Excerpt to read:
Does look nicer, will have to ponder it a bit though.

I must admit to not fully understanding why we take inode/mm references
in the key anyway as neither will stop unmapping the futex.

Will make this into a nice patch.. thanks!

> BTW. I like that it removes a lot of fshared crap from around
> the place. And also this is a really good user of fast_gup
> because I guess it should usually be faulted in. The problem is
> that this could be a little more expensive for architectures that
> don't implement fast_gup. Though most should be able to.

Yeah, if that really becomes a problem (but I doubt it will) we could
possibly make the old and new scheme work based on ARCH_HAVE_PTE_SPECIAL
or something ugly like that.

Given information:

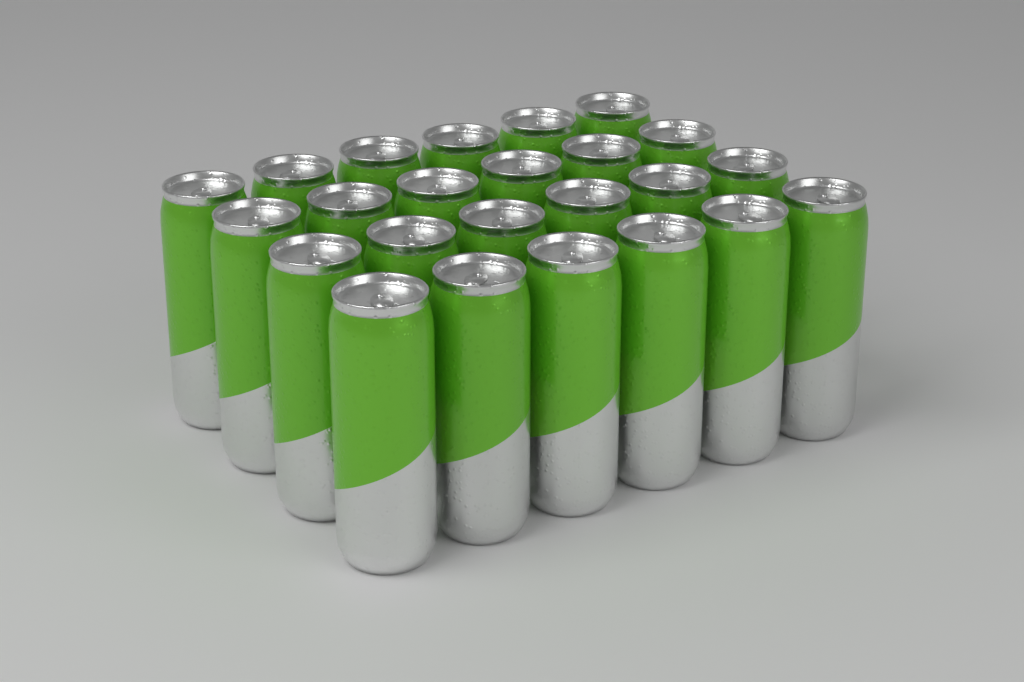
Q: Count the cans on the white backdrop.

The request: Retype the part of the futex excerpt that opens with the words containing "Will make this" and closes with "ugly like that.". The listing is separate material with no connection to the futex excerpt.

Answer to this problem:
Will make this into a nice patch.. thanks!

> BTW. I like that it removes a lot of fshared crap from around
> the place. And also this is a really good user of fast_gup
> because I guess it should usually be faulted in. The problem is
> that this could be a little more expensive for architectures that
> don't implement fast_gup. Though most should be able to.

Yeah, if that really becomes a problem (but I doubt it will) we could
possibly make the old and new scheme work based on ARCH_HAVE_PTE_SPECIAL
or something ugly like that.